== Text section ==
════

I'm a bit of a physics nerd. I want to look at a transformer and be able to make sense of it. I want to know that proportions and balance work as presented, and I want as little cheating as possible. Personally, I think that when art comes before the toy, that this step gets increasingly overlooked. These guys just draw whatever they think looks kewl with little to no regard as to how it would translate to the physical world (be it toy or an imagined real life version.) I'm sorry if it's a boring way to look at it, but that's what matters to me.
A joint effort between character designers and toy engineers like you describe is the way to have better toys. That's why Animated is so amazing. Even toy transformation cheats (like the roof and windshield on Bumblebee) are replicated in character designs.
Step 1: Here is what the show designers want the character to look like Step 2: This is how close the toy engineers can get to that Step 3: We will clean up that toy design and use it in the show. Easy.
Since I grew up with G1 it was almost impossible to compare the toys to their on-screen counterparts. It was better if you just didn't think about it, so I don't. I like it when the two match up well, but I don't get bent out of shape if there are differences.
Except the time frame. It takes 2 years to develop a figure, supposedly. Even if that is drastically wrong it still takes orders of magnitude longer for an engineer to discover that a certain design can't work than what a concept artist can produce. So it would grind the production of the media to a halt while they wait 6 months to a year to see if their designs can be made to toy form.

════

(Rows in a dataset)
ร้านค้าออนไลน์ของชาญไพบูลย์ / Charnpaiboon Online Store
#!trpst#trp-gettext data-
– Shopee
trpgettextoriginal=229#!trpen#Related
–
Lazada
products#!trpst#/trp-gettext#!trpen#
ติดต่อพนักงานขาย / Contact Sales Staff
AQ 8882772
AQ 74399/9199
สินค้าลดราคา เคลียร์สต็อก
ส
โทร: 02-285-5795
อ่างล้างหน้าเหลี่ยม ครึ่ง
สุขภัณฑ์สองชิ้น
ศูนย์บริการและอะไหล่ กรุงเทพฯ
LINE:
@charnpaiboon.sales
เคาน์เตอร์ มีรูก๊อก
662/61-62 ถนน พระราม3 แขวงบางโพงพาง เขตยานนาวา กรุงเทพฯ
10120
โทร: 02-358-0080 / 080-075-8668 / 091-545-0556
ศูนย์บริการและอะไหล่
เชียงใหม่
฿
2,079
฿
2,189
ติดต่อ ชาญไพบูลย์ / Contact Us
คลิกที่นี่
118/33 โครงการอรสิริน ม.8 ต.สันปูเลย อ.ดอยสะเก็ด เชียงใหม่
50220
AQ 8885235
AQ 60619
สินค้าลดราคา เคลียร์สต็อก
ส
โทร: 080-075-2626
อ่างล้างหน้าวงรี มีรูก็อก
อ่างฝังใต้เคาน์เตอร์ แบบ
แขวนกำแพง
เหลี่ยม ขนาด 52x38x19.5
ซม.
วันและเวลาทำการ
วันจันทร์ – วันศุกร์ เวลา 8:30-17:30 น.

════

== Task set ==
A. In the discussion of Transformers toys and character designs, list each step of the three-step process one commenter lays out.
B. According to the discussion of Transformers toys and character designs, how long does it supposedly take to develop a figure?
C. Write the next comment in the discussion of Transformers toys and character designs, picking up after its final sentence.
You won't need the rows for any of this.

== Activity answers ==
A.
1. The show designers show what they want the character to look like.
2. The toy engineers show how close they can get to that.
3. They clean up that toy design and use it in the show.

B. Two years.

C.
I don't think the toy needs to be fully designed in order for the hasbro team to look at a character design and see if it doable or not they just need there opinion respected and their feedback applied The biggest issue with the prime character designs is they created the robot modes first and worried about the other modes after the fact. That's why you have the designs that can't be translated with out cheating like ratchets chest. Just because something you draw has car parts on it doesn't mean it can transform Hasbro can design great toys even well after a character has been created by a media source ( rotf leader prime) but its up to the media people to actually design a properly functioning transformer or else hasbro's screwed
On one hand, I agree; I'd love to see more accurate toys. On the other hand, I think that things like the movie-verse and Prime have pushed the transformations of the toys to levels that wouldn't have been attempted otherwise. Look at the Vehicon, for example. If Hasbro had been able to say "Hey, we don't think we can do that without some back kibble" and the FE was their best shot at it (and it was a GOOD figure), then that's what the Vehicons would look like. Instead, we got the RID Vehicon, which only has two real pieces of kibble on the hips, and even those replicate onscreen kibble somewhat.